Boston University’s College of Engineering officials held a ribbon-cutting ceremony Thursday to signify the opening of their newest facility, the Engineering Product Innovation Center.
Situated at 750 Commonwealth Ave., EPIC will allow students more hands-on experience in the engineering field that they previously had limited access to, said ENG Dean Kenneth Lutchen.
“EPIC has a vision nothing short of transforming engineering education nationally,” Lutchen said. “So every engineer, regardless of their area of interest, learns the process of going from design to computer-aided design to prototype to mass producing, something that could be a product to impact society and have economic value.”

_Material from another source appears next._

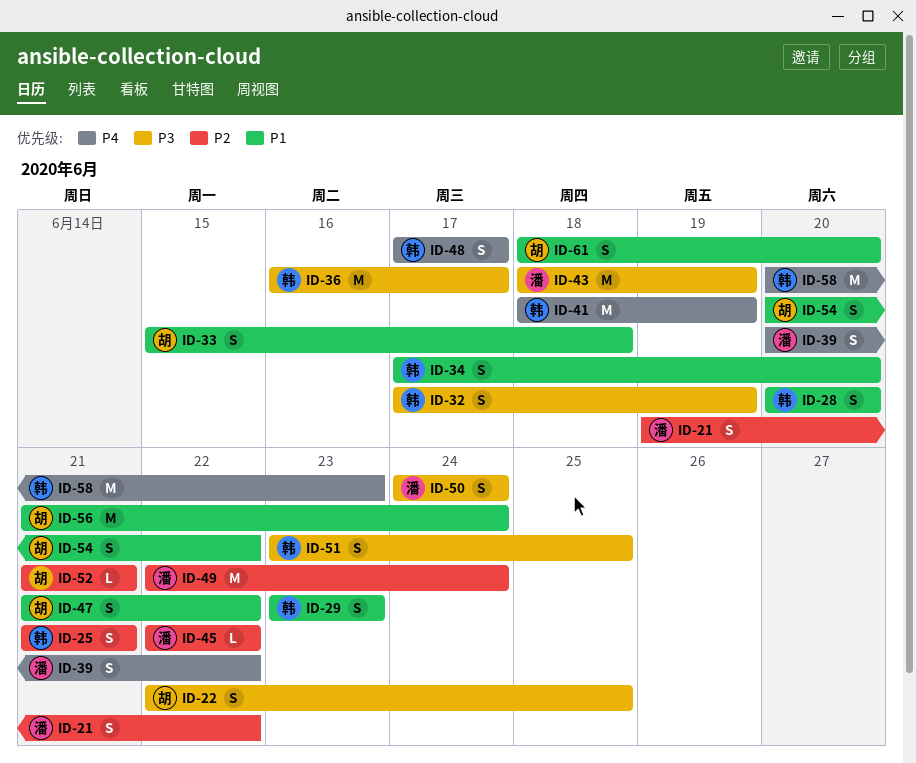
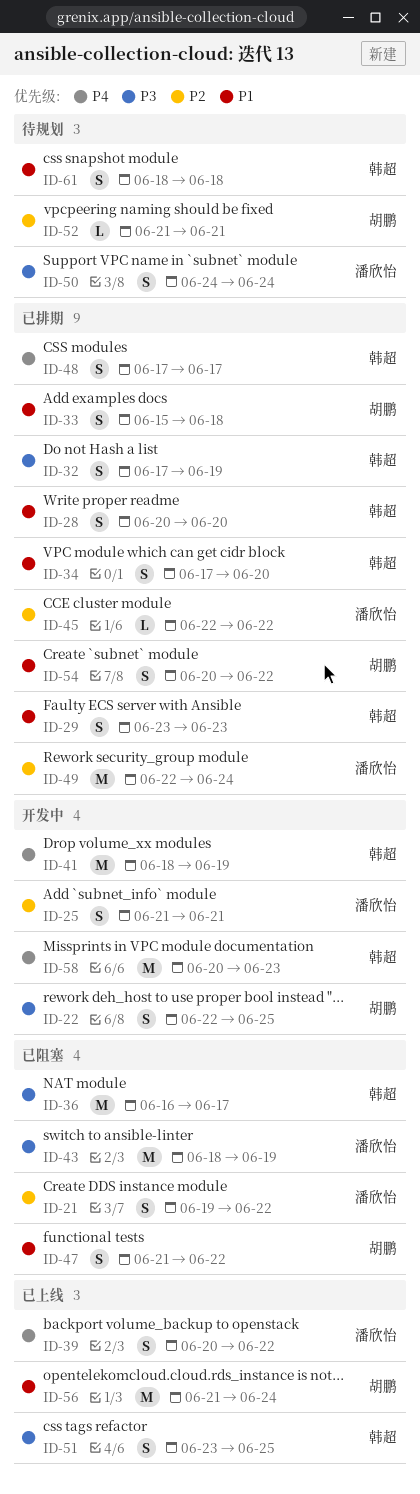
ID-25, owner: 韩超 -> 潘欣怡
ID-61, owner: 胡鹏 -> 韩超
ID-61, due: Jun 20 -> Jun 18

The opening of the EPIC building corresponds with the recent adjustments to the ENG curriculum, which has been restructured to take advantage of the new technology and resources that EPIC will provide to students, said BU President Robert Brown.
“The curriculum change [EPIC] supports is really innovative in the whole context of the ENG because it actually puts product design and manufacturing engineering into the curriculum in all the engineering disciplines, which is not traditional,” Brown said.
ENG professor Andre Sharon, director of the Fraunhofer Center for Manufacturing Innovation, said EPIC is an innovative step toward enhancing the education of engineering students.
“It’s really going to be the centerpiece of educating a new generation of engineering students that are going to be well-versed in the entire process from concept all the way to physical realization, actually building things,” Sharon said. “So not just learning the theory and the equations but actually learning how to produce something and create jobs in the process.”
The facilities of EPIC include cutting-edge technology such as 3-D printers, project management software, robotics and other online software that will give students the opportunity to put theory into actuality, Sharon said.
Sharon said one of the most exciting new technologies is the 3-D printer that simplifies the process of designing a product and actually creating it.
“One of the hottest technologies in manufacturing these days is called additive manufacturing, or … 3D printing,” he said. “They [EPIC facilities] have a number of 3-D printers where you can actually produce parts without any special fixture, straight from the CAD [computer-aided design] models.”
ENG Associate Dean Sol Eisenberg said the subtractive manufacturing and injection molding capability in EPIC’s facilities provide ENG students with technology normally off-limits to students.
“Subtractive manufacturing … and injection molding capability, which is what most plastic parts are made of, those are some of the most important manufacturing technologies that most students don’t get a chance to play with,” Eisenberg said.
Jim Langell, the director of the mechanical engineering department, said EPIC will provide ENG students with professional experience earlier in their careers by giving younger students the opportunity to participate in creative engineering.
“We found that when we do their senior projects, for example, a lot of times that’s been the first time they have done any really creative engineering, so this facility is going to make that a lot easier,” Langell said. “It’s also going to be introduced earlier in the curriculum, so they’ll be doing real engineering a lot earlier in their career.”
Langell said EPIC will not only place ENG at the forefront of engineering education, but will also bolster BU’s reputation as a technologically advanced university.
“[EPIC] is one of those things that is rather unique to engineering schools,” Langell said. “Most schools don’t have something like this and so it is going to be a plus to help [BU] stand out.”
Editor’s note: A previous version of this story said Langell was director of the chemical engineering department, but he is actually director of the mechanical engineering department. The story has been updated to reflect this.